Unfortunately, the break-up of the Soviet Union less than a year later led to the
postponement of Iran's entry into the "space club", countries that have
successfully launched payloads into orbit. However, almost 20 years after Iran lost its
technological sponsor, 20 August 2008, the head of the Iran Aerospace Industries
Organization (
IAIO),
Reza Tagipour, announced that the Iranian government had made putting its first
Faza-Navard (Iranian astronaut) into space its top priority. Mr.
Tagipour said Iran had plans to set a date for initial rocket testing to begin within six months and the government set 2021 as the goal for manned-missions.
Iran launched its first satellite,
Sinah-1, on 28 October 2005. The Russian-built
Sinah-1 satellite was launched from the
Plesetsk Cosmodrome in Arkhangelsk, Russia and was lifted into orbit by Russian-built
Kosmos-3 booster rockets. The Russian-Iranian cooperation in space
technologies enabled Iran to become the 43rd nation to place a satellite into orbit, however, Iran has since launched satellites in partnership with several other Asian nations, most notably China and Thailand.
Iran has also developed its own satellite launch vehicle, the
Safir SLV, a 26 ton, two-stage rocket driven by all liquid-propellant systems. The first stage is capable of placing a payload package in low-earth orbit at an altitude of 68km; the second stage extends this range more than 40% and its new parachute package allows the payload to be recovered after re-entry. Iran began testing the
Safir SLV in late 2000, and by 2004 the Iranian Space Agency (ISA) announced the program would allow Iran to launch its first
domestically produced satellite, the
Omid (Persian for Hope). The
Omid was shot into orbit on 2 February 2009, making Iran the 9
th country to launch its own satellite using only
domestically produced
technologies.
The Iranian Space Agency, overseen by the Iranian Space Council (chaired by President Ahmadinejad), has three dedicated space centers.

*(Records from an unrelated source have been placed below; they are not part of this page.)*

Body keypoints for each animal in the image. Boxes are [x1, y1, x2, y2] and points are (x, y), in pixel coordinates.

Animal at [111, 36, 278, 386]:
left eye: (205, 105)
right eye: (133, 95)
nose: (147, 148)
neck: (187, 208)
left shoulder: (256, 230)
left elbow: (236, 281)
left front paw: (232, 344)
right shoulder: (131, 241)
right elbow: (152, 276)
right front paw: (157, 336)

The older launch facilities,
Emamshahr and Qom, have been used to test Iranian
Shahab-3 LV rockets but are soon to be phased out as the ISA finishes moving into the new satellite launch center in
Semnan. The center at
Semnan opened 4 February 2008 with an inaugural launch of Iran's first sub-orbital
Safir-class rocket, the
Kavoshgar-1 (Explorer 1), and
Semnan is expected to become the primary Iranian space center.
Currently, Iran is testing a new solid-fuel rocket, the multi-stage
Ghadr-110, based upon the design of the
Shahab-3A. This new rocket will allow Iran to launch heavier payloads into much higher orbits and allow it to be used to transport cargo to the proposed Chinese space station, which as of now will be operated by China in conjunction with Iran and India. All of the rockets have military capability and may be diverted from the Iranian Space Agency into the Iranian nuclear program. Fortunately, such action would again postpone Iranian manned-missions and the Iranian government has declared Iran's space ambitions are purely peaceful and scientific.
- Country: Islamic Republic of Iran
- Agency Name: Iranian Space Agency (ISA)
- Launch-platform: Safir-class rocket, liquid fuel
- Unmanned capability: one of a handful of countries with the technology to carry out unilateral launches.
- Manned capability: none, planned to occur before 2021.